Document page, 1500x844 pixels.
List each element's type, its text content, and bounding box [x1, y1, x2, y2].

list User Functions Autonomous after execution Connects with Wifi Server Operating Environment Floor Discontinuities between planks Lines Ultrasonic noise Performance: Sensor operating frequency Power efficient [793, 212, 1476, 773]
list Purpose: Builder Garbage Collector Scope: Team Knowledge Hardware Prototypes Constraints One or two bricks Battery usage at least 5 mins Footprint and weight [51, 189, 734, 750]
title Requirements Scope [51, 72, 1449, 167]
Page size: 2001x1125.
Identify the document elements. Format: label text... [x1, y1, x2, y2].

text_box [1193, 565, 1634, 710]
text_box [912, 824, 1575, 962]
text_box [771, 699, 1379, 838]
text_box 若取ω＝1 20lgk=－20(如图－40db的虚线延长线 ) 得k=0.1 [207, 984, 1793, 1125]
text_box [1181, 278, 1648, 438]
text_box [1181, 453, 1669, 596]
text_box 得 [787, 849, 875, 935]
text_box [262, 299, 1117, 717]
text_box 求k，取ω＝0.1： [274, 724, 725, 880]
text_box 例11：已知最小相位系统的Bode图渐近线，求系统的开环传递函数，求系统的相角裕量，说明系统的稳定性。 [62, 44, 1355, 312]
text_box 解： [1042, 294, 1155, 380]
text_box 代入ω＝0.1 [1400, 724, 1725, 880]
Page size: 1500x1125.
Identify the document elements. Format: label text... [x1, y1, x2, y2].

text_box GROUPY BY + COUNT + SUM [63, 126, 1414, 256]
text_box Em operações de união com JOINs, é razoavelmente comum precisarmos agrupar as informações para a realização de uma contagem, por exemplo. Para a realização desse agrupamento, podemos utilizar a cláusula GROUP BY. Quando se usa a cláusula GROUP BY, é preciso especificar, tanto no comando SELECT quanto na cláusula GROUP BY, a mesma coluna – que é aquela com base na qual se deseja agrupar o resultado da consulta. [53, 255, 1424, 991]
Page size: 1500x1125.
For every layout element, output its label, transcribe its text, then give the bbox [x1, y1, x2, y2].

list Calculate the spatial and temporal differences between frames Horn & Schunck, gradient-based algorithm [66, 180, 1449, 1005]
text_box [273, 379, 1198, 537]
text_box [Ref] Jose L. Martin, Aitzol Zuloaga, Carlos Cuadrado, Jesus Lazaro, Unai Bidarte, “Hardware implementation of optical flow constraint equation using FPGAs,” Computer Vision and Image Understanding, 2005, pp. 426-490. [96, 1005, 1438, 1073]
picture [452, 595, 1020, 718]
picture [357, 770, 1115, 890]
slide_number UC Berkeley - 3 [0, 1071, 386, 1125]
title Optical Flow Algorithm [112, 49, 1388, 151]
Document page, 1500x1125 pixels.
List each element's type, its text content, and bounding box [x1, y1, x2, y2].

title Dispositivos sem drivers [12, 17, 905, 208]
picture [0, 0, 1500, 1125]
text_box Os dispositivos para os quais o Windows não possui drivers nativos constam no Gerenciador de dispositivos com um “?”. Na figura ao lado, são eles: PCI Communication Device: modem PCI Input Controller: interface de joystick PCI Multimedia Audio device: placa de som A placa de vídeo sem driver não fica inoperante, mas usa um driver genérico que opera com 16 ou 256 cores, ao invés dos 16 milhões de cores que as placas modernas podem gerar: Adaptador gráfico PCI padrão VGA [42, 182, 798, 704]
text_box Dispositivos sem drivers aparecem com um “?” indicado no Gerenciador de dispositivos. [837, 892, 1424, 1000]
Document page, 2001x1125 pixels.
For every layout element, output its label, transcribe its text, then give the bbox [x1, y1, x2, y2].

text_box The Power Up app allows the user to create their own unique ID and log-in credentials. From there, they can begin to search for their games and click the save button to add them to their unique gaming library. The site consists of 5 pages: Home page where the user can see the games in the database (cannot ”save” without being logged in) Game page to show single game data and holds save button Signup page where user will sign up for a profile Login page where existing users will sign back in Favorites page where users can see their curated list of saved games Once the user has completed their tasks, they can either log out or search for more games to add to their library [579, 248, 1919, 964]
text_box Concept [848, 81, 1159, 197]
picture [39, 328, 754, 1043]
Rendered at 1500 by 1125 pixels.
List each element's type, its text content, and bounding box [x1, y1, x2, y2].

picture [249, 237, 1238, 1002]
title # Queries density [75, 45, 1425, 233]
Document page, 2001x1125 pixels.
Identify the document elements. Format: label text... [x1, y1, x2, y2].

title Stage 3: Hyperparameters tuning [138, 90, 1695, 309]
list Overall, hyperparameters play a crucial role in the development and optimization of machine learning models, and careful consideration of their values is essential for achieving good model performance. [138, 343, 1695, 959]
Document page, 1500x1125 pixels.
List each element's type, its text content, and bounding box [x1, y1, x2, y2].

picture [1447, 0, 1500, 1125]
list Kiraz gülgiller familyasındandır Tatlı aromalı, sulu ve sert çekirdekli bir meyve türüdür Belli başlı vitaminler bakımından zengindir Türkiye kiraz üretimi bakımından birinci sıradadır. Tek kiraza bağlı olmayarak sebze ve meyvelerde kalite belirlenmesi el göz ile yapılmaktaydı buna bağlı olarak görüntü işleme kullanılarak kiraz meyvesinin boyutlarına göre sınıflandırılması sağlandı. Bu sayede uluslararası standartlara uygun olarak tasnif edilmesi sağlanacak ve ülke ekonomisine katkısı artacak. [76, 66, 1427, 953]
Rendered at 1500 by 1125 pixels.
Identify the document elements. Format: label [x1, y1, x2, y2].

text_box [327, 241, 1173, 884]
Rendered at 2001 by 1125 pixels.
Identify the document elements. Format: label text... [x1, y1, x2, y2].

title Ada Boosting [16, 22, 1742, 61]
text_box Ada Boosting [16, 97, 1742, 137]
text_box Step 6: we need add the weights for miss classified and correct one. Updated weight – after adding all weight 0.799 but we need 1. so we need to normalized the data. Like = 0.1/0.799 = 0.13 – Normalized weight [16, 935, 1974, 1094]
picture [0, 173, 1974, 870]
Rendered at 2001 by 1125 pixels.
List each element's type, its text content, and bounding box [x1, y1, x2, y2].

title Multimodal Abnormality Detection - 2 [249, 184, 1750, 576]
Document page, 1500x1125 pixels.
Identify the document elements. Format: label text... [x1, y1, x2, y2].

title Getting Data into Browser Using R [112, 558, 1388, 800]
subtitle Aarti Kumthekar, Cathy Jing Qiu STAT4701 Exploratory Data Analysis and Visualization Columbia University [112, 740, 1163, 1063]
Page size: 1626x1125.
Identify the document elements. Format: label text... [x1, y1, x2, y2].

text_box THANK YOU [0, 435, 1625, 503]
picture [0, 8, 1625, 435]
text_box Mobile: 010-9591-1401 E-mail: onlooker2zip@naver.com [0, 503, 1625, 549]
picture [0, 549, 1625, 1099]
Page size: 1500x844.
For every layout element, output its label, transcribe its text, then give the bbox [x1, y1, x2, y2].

···

• [DIRECTIVE]:
Reproduce the records above exactly. Leave nothing out.

• [OUTPUT BELOW]:
Document page, 1500x844 pixels.
List each element's type, its text content, and bounding box [x1, y1, x2, y2].

list User Functions Autonomous after execution Connects with Wifi Server Operating Environment Floor Discontinuities between planks Lines Ultrasonic noise Performance: Sensor operating frequency Power efficient [793, 212, 1476, 773]
list Purpose: Builder Garbage Collector Scope: Team Knowledge Hardware Prototypes Constraints One or two bricks Battery usage at least 5 mins Footprint and weight [51, 189, 734, 750]
title Requirements Scope [51, 72, 1449, 167]
Page size: 2001x1125.
Identify the document elements. Format: label text... [x1, y1, x2, y2].

text_box [1193, 565, 1634, 710]
text_box [912, 824, 1575, 962]
text_box [771, 699, 1379, 838]
text_box 若取ω＝1 20lgk=－20(如图－40db的虚线延长线 ) 得k=0.1 [207, 984, 1793, 1125]
text_box [1181, 278, 1648, 438]
text_box [1181, 453, 1669, 596]
text_box 得 [787, 849, 875, 935]
text_box [262, 299, 1117, 717]
text_box 求k，取ω＝0.1： [274, 724, 725, 880]
text_box 例11：已知最小相位系统的Bode图渐近线，求系统的开环传递函数，求系统的相角裕量，说明系统的稳定性。 [62, 44, 1355, 312]
text_box 解： [1042, 294, 1155, 380]
text_box 代入ω＝0.1 [1400, 724, 1725, 880]
Page size: 1500x1125.
Identify the document elements. Format: label text... [x1, y1, x2, y2].

text_box GROUPY BY + COUNT + SUM [63, 126, 1414, 256]
text_box Em operações de união com JOINs, é razoavelmente comum precisarmos agrupar as informações para a realização de uma contagem, por exemplo. Para a realização desse agrupamento, podemos utilizar a cláusula GROUP BY. Quando se usa a cláusula GROUP BY, é preciso especificar, tanto no comando SELECT quanto na cláusula GROUP BY, a mesma coluna – que é aquela com base na qual se deseja agrupar o resultado da consulta. [53, 255, 1424, 991]
Page size: 1500x1125.
For every layout element, output its label, transcribe its text, then give the bbox [x1, y1, x2, y2].

list Calculate the spatial and temporal differences between frames Horn & Schunck, gradient-based algorithm [66, 180, 1449, 1005]
text_box [273, 379, 1198, 537]
text_box [Ref] Jose L. Martin, Aitzol Zuloaga, Carlos Cuadrado, Jesus Lazaro, Unai Bidarte, “Hardware implementation of optical flow constraint equation using FPGAs,” Computer Vision and Image Understanding, 2005, pp. 426-490. [96, 1005, 1438, 1073]
picture [452, 595, 1020, 718]
picture [357, 770, 1115, 890]
slide_number UC Berkeley - 3 [0, 1071, 386, 1125]
title Optical Flow Algorithm [112, 49, 1388, 151]
Document page, 1500x1125 pixels.
List each element's type, its text content, and bounding box [x1, y1, x2, y2].

title Dispositivos sem drivers [12, 17, 905, 208]
picture [0, 0, 1500, 1125]
text_box Os dispositivos para os quais o Windows não possui drivers nativos constam no Gerenciador de dispositivos com um “?”. Na figura ao lado, são eles: PCI Communication Device: modem PCI Input Controller: interface de joystick PCI Multimedia Audio device: placa de som A placa de vídeo sem driver não fica inoperante, mas usa um driver genérico que opera com 16 ou 256 cores, ao invés dos 16 milhões de cores que as placas modernas podem gerar: Adaptador gráfico PCI padrão VGA [42, 182, 798, 704]
text_box Dispositivos sem drivers aparecem com um “?” indicado no Gerenciador de dispositivos. [837, 892, 1424, 1000]
Document page, 2001x1125 pixels.
For every layout element, output its label, transcribe its text, then give the bbox [x1, y1, x2, y2].

text_box The Power Up app allows the user to create their own unique ID and log-in credentials. From there, they can begin to search for their games and click the save button to add them to their unique gaming library. The site consists of 5 pages: Home page where the user can see the games in the database (cannot ”save” without being logged in) Game page to show single game data and holds save button Signup page where user will sign up for a profile Login page where existing users will sign back in Favorites page where users can see their curated list of saved games Once the user has completed their tasks, they can either log out or search for more games to add to their library [579, 248, 1919, 964]
text_box Concept [848, 81, 1159, 197]
picture [39, 328, 754, 1043]
Rendered at 1500 by 1125 pixels.
List each element's type, its text content, and bounding box [x1, y1, x2, y2].

picture [249, 237, 1238, 1002]
title # Queries density [75, 45, 1425, 233]
Document page, 2001x1125 pixels.
Identify the document elements. Format: label text... [x1, y1, x2, y2].

title Stage 3: Hyperparameters tuning [138, 90, 1695, 309]
list Overall, hyperparameters play a crucial role in the development and optimization of machine learning models, and careful consideration of their values is essential for achieving good model performance. [138, 343, 1695, 959]
Document page, 1500x1125 pixels.
List each element's type, its text content, and bounding box [x1, y1, x2, y2].

picture [1447, 0, 1500, 1125]
list Kiraz gülgiller familyasındandır Tatlı aromalı, sulu ve sert çekirdekli bir meyve türüdür Belli başlı vitaminler bakımından zengindir Türkiye kiraz üretimi bakımından birinci sıradadır. Tek kiraza bağlı olmayarak sebze ve meyvelerde kalite belirlenmesi el göz ile yapılmaktaydı buna bağlı olarak görüntü işleme kullanılarak kiraz meyvesinin boyutlarına göre sınıflandırılması sağlandı. Bu sayede uluslararası standartlara uygun olarak tasnif edilmesi sağlanacak ve ülke ekonomisine katkısı artacak. [76, 66, 1427, 953]
Rendered at 1500 by 1125 pixels.
Identify the document elements. Format: label [x1, y1, x2, y2].

text_box [327, 241, 1173, 884]
Rendered at 2001 by 1125 pixels.
Identify the document elements. Format: label text... [x1, y1, x2, y2].

title Ada Boosting [16, 22, 1742, 61]
text_box Ada Boosting [16, 97, 1742, 137]
text_box Step 6: we need add the weights for miss classified and correct one. Updated weight – after adding all weight 0.799 but we need 1. so we need to normalized the data. Like = 0.1/0.799 = 0.13 – Normalized weight [16, 935, 1974, 1094]
picture [0, 173, 1974, 870]
Rendered at 2001 by 1125 pixels.
List each element's type, its text content, and bounding box [x1, y1, x2, y2].

title Multimodal Abnormality Detection - 2 [249, 184, 1750, 576]
Document page, 1500x1125 pixels.
Identify the document elements. Format: label text... [x1, y1, x2, y2].

title Getting Data into Browser Using R [112, 558, 1388, 800]
subtitle Aarti Kumthekar, Cathy Jing Qiu STAT4701 Exploratory Data Analysis and Visualization Columbia University [112, 740, 1163, 1063]
Page size: 1626x1125.
Identify the document elements. Format: label text... [x1, y1, x2, y2].

text_box THANK YOU [0, 435, 1625, 503]
picture [0, 8, 1625, 435]
text_box Mobile: 010-9591-1401 E-mail: onlooker2zip@naver.com [0, 503, 1625, 549]
picture [0, 549, 1625, 1099]
Page size: 1500x844.
For every layout element, output its label, transcribe its text, then give the bbox [x1, y1, x2, y2].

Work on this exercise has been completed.